Герасим пошел провожать меня и все допытывался по дороге, чем живу, не нужно ли чего. Просил, чтобы обращалась к нему без стеснения за любой помощью. Я попросила разрешения пользоваться его богатой библиотекой».

На следующей странице своих записей бабушка вспоминает о том, что к ее подруге и соседке Варе Каснаровой зачастил знакомый, «который однажды с увлечением принялся рассказывать о том, как в их землячестве проштрафились большевики». «Не меньшевик ли он?» — в ужасе восклицает бабушка. И далее: «Варя смотрела на него влюбленными глазами». Бабушке казалось не только странным, но и недопустимым такое отношение Вари к человеку, позволяющему себе «подобные дикие высказывания». «Я пришла к Айко и спрашиваю:

— Кто этот субъект, откуда он взялся?

— Теперь это лучший ее друг. Она носится с ним как с писаной торбой. Ты же знаешь Варю: все гениев ищет, людей особенных. Уроки теперь готовит на лету, кое-как, после школы пропадает неизвестно где».

«Бог с ним, пусть ходит, — великодушно ответила Фаро на это замечание Айко. — Лишь бы не оказался меньшевиком, не вскружил бы ей голову».

Уже из сказанного видно, что отношение бабушки к меньшевикам в тот или, скорее, в некие последующие периоды было чем-то сродни отношению начинающего отшельника к черту: страх, ужас, чувство незащищенности и неприятия соединялись в нем. «Ведь правда, Фаро, меньшевики ужасно противные? Я их не люблю» — такие слова вкладывает бабушка в уста наивной большелицей Айко, ибо сама стесняется произнести их в столь категоричной форме.
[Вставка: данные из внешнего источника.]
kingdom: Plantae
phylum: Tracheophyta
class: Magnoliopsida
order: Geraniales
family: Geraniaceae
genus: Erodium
К этому бабушка считает необходимым присовокупить оправдательное: «Только в 1926 году я догадалась, что тов. Драбкина спутала меня с Варей, рассказывая Елене Дмитриевне Стасовой о моей принадлежности к меньшевикам в 1905 году. Она, видимо, знала того знакомого Вари и запамятовала, что он ходил не ко мне, а к ней. С „Наташей“ — Драбкиной — мы хотя и жили рядом, но сильно конспирировались, лишь только здороваясь друг с другом».

Конечно, уроки брата Богдана, его доклад на бакинских нефтяных промыслах об итогах II съезда не могли пройти бесследно для бабушки Фаро, как не прошли для меня бесследно ее уроки «интернационального воспитания», связанные с избиением маленького Цисмана.

В этой же тетради упоминается о студенте Мелик-Осипове, который «выступил с громовой речью против местных кадетов». «Когда он успел так политически вырасти? А ведь выступил он как истинный большевик». Речь идет о том самом Ване Мелик-Осипове, прошлогодние отношения с которым Лизы Голиковой так обеспокоили хозяина двухэтажного шушинского дома.

«Спустя некоторое время я получила записку от Лидии Станиславовны Шаверновской с приглашением на обед. Пришла.

— После обеда тебя ожидает сюрприз, — сказал Герасим.

— Какой сюрприз?

— Боимся, что пропадет аппетит, если скажем раньше времени.

— От волнения у мепя никогда еще не пропадал аппетит. Даже усиливался.

Оказывается, Шаверновской вместо именного удалось получить постоянный железнодорожный билет на предъявителя во II классе Николаевской железной дороги. А поскольку она ездила в Москву только два раза в месяц, все остальное время я могла пользоваться ее билетом для поездок в Москву на свидания с Богданом.

— Я еще денег у Красного Креста достану, — обещал Герасим. — Ты выясни, что им там нужно, в Таганке, мы поможем.

Мой партийный патрон Николай был очень доволен.

— Теперь у нас есть своя постоянная связная с Москвой, — радовался он».